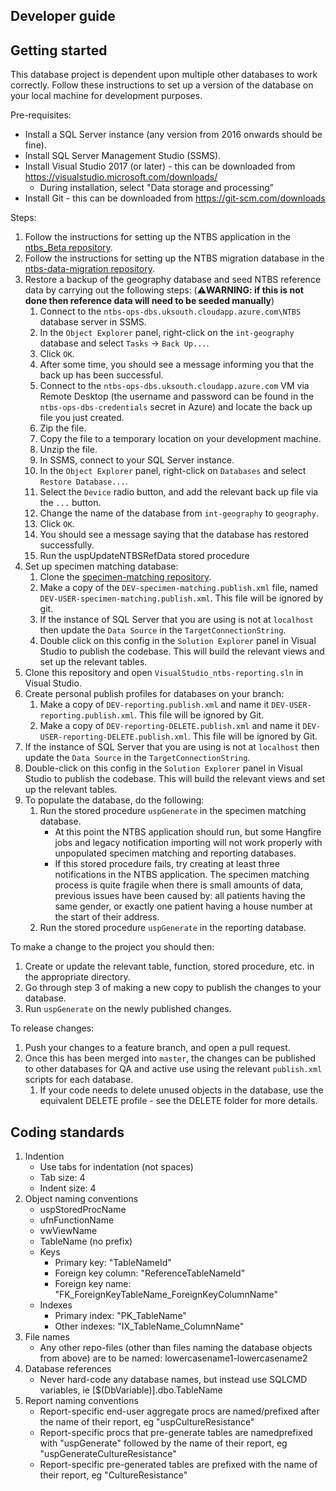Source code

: ## Developer guide

## Getting started

This database project is dependent upon multiple other databases to work correctly. Follow these instructions to set up a version of the database on your local machine for development purposes.

Pre-requisites:

- Install a SQL Server instance (any version from 2016 onwards should be fine).
- Install SQL Server Management Studio (SSMS).
- Install Visual Studio 2017 (or later) - this can be downloaded from https://visualstudio.microsoft.com/downloads/
    - During installation, select "Data storage and processing"
- Install Git - this can be downloaded from https://git-scm.com/downloads

Steps:

1. Follow the instructions for setting up the NTBS application in the [ntbs_Beta repository](https://github.com/publichealthengland/ntbs_Beta/blob/master/ntbs-service/README.md).
1. Follow the instructions for setting up the NTBS migration database in the [ntbs-data-migration repository](https://github.com/publichealthengland/ntbs-data-migration/blob/master/README.md).
1. Restore a backup of the geography database and seed NTBS reference data by carrying out the following steps:
(:warning:**WARNING: if this is not done then reference data will need to be seeded manually**)
    1. Connect to the `ntbs-ops-dbs.uksouth.cloudapp.azure.com\NTBS` database server in SSMS.
    1. In the `Object Explorer` panel, right-click on the `int-geography` database and select `Tasks` -> `Back Up...`.
    1. Click `OK`.
    1. After some time, you should see a message informing you that the back up has been successful.
    1. Connect to the `ntbs-ops-dbs.uksouth.cloudapp.azure.com` VM via Remote Desktop (the username and password can be found in the `ntbs-ops-dbs-credentials` secret in Azure) and locate the back up file you just created.
    1. Zip the file.
    1. Copy the file to a temporary location on your development machine.
    1. Unzip the file.
    1. In SSMS, connect to your SQL Server instance.
    1. In the `Object Explorer` panel, right-click on `Databases` and select `Restore Database...`.
    1. Select the `Device` radio button, and add the relevant back up file via the `...` button.
    1. Change the name of the database from `int-geography` to `geography`.
    1. Click `OK`.
    1. You should see a message saying that the database has restored successfully.
    1. Run the uspUpdateNTBSRefData stored procedure
1. Set up specimen matching database:
    1. Clone the [specimen-matching repository](https://github.com/publichealthengland/ntbs-specimen-matching).
    1. Make a copy of the `DEV-specimen-matching.publish.xml` file, named `DEV-USER-specimen-matching.publish.xml`. This file will be ignored by git.
    1. If the instance of SQL Server that you are using is not at `localhost` then update the `Data Source` in the `TargetConnectionString`.
    1. Double click on this config in the `Solution Explorer` panel in Visual Studio to publish the codebase. This will build the relevant views and set up the relevant tables.
1. Clone this repository and open `VisualStudio_ntbs-reporting.sln` in Visual Studio.
1. Create personal publish profiles for databases on your branch:
    1. Make a copy of `DEV-reporting.publish.xml` and name it `DEV-USER-reporting.publish.xml`. This file will be ignored by Git.
    1. Make a copy of `DEV-reporting-DELETE.publish.xml` and name it `DEV-USER-reporting-DELETE.publish.xml`. This file will be ignored by Git.
1. If the instance of SQL Server that you are using is not at `localhost` then update the `Data Source` in the `TargetConnectionString`.
1. Double-click on this config in the `Solution Explorer` panel in Visual Studio to publish the codebase. This will build the relevant views and set up the relevant tables.
1. To populate the database, do the following:
    1. Run the stored procedure `uspGenerate` in the specimen matching database.
        - At this point the NTBS application should run, but some Hangfire jobs and legacy notification importing will not work properly with unpopulated specimen matching and reporting databases.
        - If this stored procedure fails, try creating at least three notifications in the NTBS application. The specimen matching process is quite fragile when there is small amounts of data, previous issues have been caused by: all patients having the same gender, or exactly one patient having a house number at the start of their address.
    1. Run the stored procedure `uspGenerate` in the reporting database.

To make a change to the project you should then:

1. Create or update the relevant table, function, stored procedure, etc. in the appropriate directory.
2. Go through step 3 of making a new copy to publish the changes to your database.
3. Run `uspGenerate` on the newly published changes.

To release changes:

1. Push your changes to a feature branch, and open a pull request.
2. Once this has been merged into `master`, the changes can be published to other databases for QA and active use using the relevant `publish.xml` scripts for each database.
    1. If your code needs to delete unused objects in the database, use the equivalent DELETE profile - see the DELETE folder for more details.

## Coding standards

1. Indention
	- Use tabs for indentation (not spaces)
	- Tab size: 4
	- Indent size: 4
2. Object naming conventions
	- uspStoredProcName
	- ufnFunctionName
	- vwViewName
	- TableName (no prefix)
	- Keys
		- Primary key: "TableNameId"
		- Foreign key column: "ReferenceTableNameId"
		- Foreign key name: "FK_ForeignKeyTableName_ForeignKeyColumnName"
	- Indexes
		- Primary index: "PK_TableName"
		- Other indexes: "IX_TableName_ColumnName"
3. File names
	- Any other repo-files (other than files naming the database objects from above) are to be named: lowercasename1-lowercasename2
4. Database references
	- Never hard-code any database names, but instead use SQLCMD variables, ie [$(DbVariable)].dbo.TableName
3. Report naming conventions
    - Report-specific end-user aggregate procs are named/prefixed after the name of their report, eg "uspCultureResistance"
    - Report-specific procs that pre-generate tables are namedprefixed with "uspGenerate" followed by the name of their report, eg "uspGenerateCultureResistance"
    - Report-specific pre-generated tables are prefixed with the name of their report, eg "CultureResistance"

=== Exercise ===
Within the records above, how many lines include the word "codebase"? State the number by itself.

=== Solution ===
2